Paralelamente, el aparato estatal, consolida la dependencia del ciudadano mediante políticas asistenciales sin exigencia de corresponsabilidad ciudadana, despreciando la meritocracia, el esfuerzo y la formación, favoreciendo figuras mediáticas sin trayectoria posicionándolas como referentes sociales. Como señala Martha Nussbaum, los ciudadanos se transforman en consumidores emocionales de una política-espectáculo.

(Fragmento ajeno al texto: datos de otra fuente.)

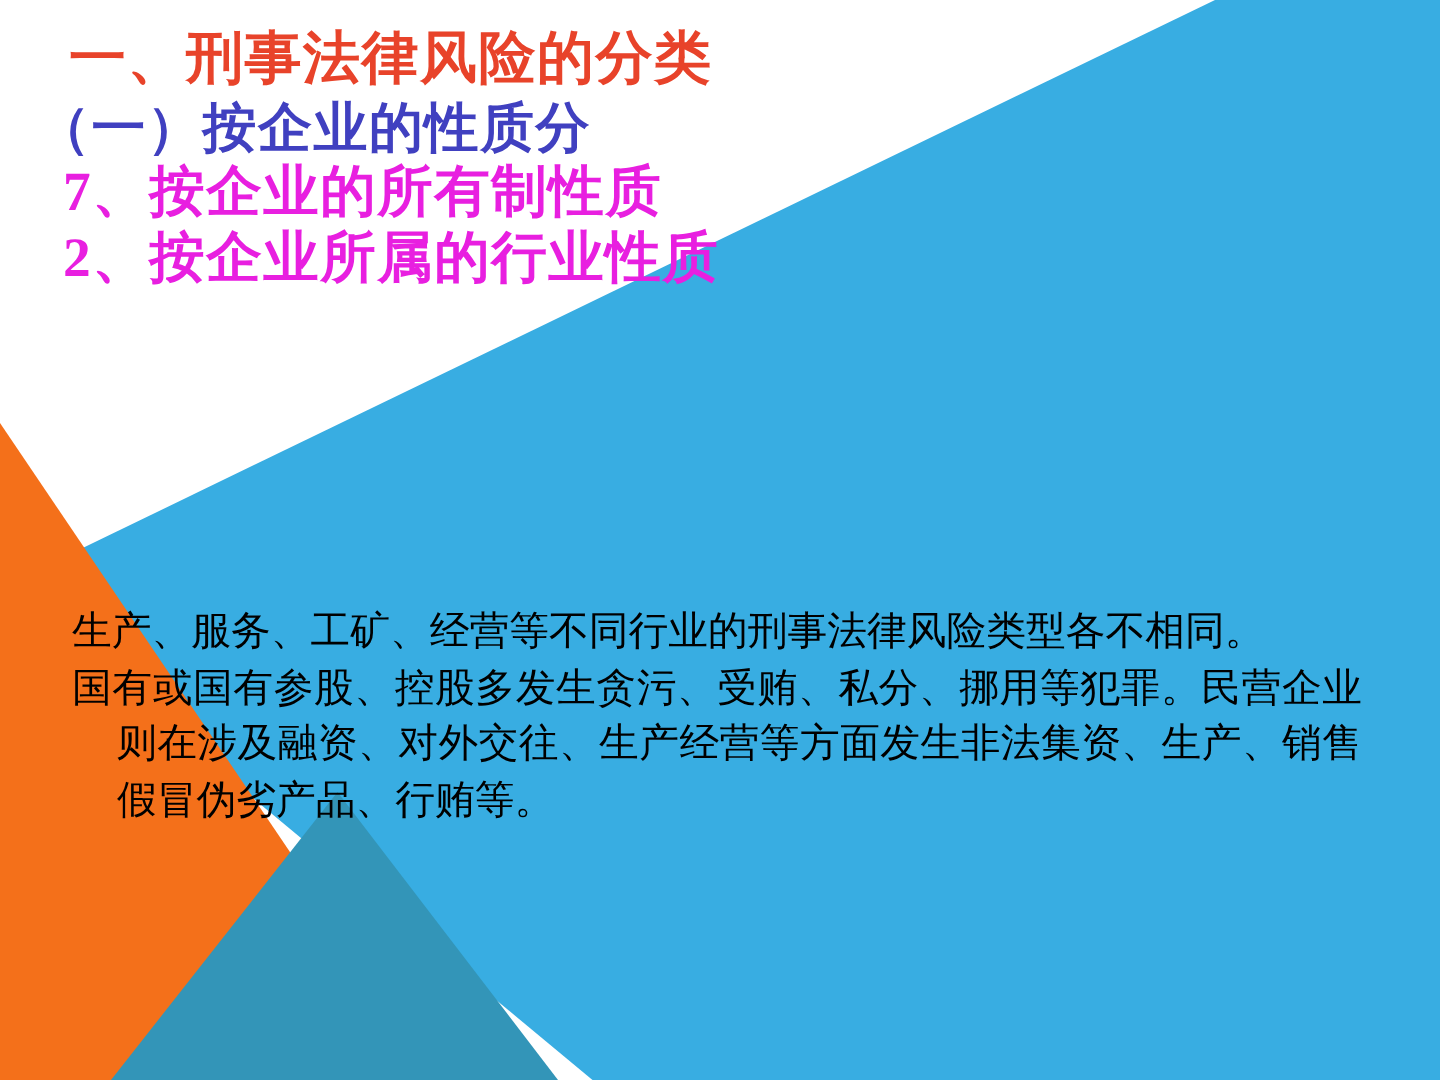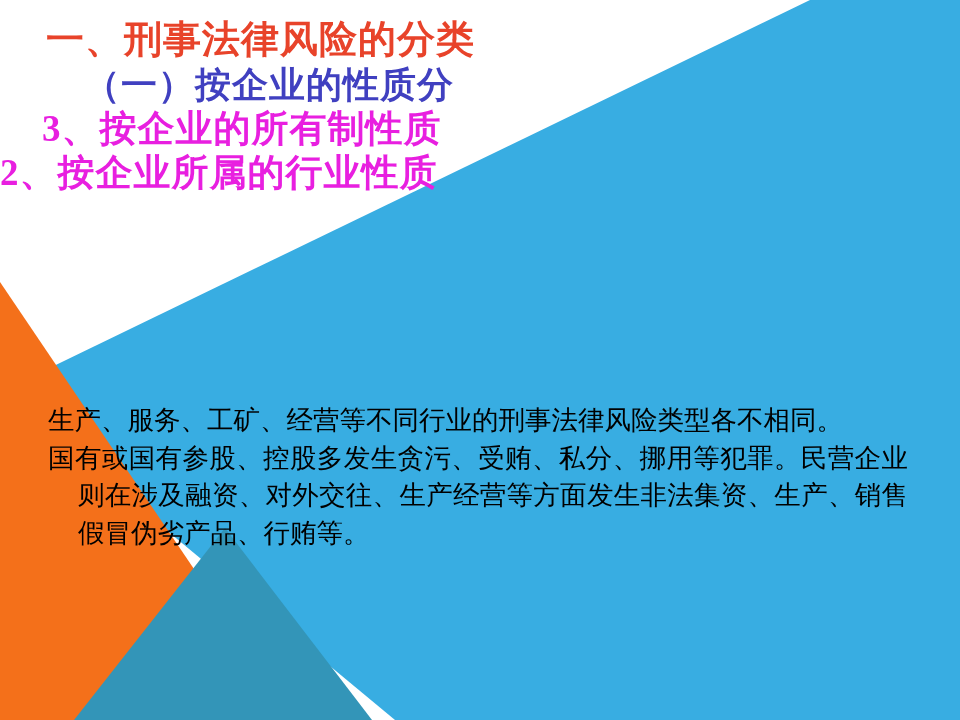--- a/index.html
+++ b/index.html
@@ -54,7 +54,7 @@
   .tl-2 {
     font-size: 36px;
     color: #4040c0;
-    padding-left: 84px;
+    padding-left: 24px;
     letter-spacing: 1px;
     margin-top: 4px;
   }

La degradada democracia argentina desde hace décadas atraviesa hoy un punto de inflexión donde debe superar la manipulación mediante la ignorancia la cual no ha sido un efecto colateral, sino una herramienta de gestión política. En lugar de fortalecer la cultura cívica, se cultivó la desinformación emocional, el ruido permanente, la cancelación del pensamiento divergente y el consumo simbólico de política como entretenimiento basado en una fidelidad afectiva más que en idoneidad.
En las elecciones de este domingo, podemos comenzar desde CABA, a construir una democracia sustantiva exigiendo excelencia en la representación legislativa. Para que la legislatura sea un foro de debate y producción de leyes para el bien común, en lugar de un teatro de insultos o guarida de vagos mantenidos por nosotros, nuestro voto debe ser resultado de una evaluación racional de perfiles de los candidatos, por su gestión e idoneidad más que por rabia o pertenencia tribal. La democracia no muere por decreto, sino por degradación cultural, abandono del disenso legítimo, captura institucional y apatía ciudadana. Esta es la oportunidad para revertir esa tendencia regresiva.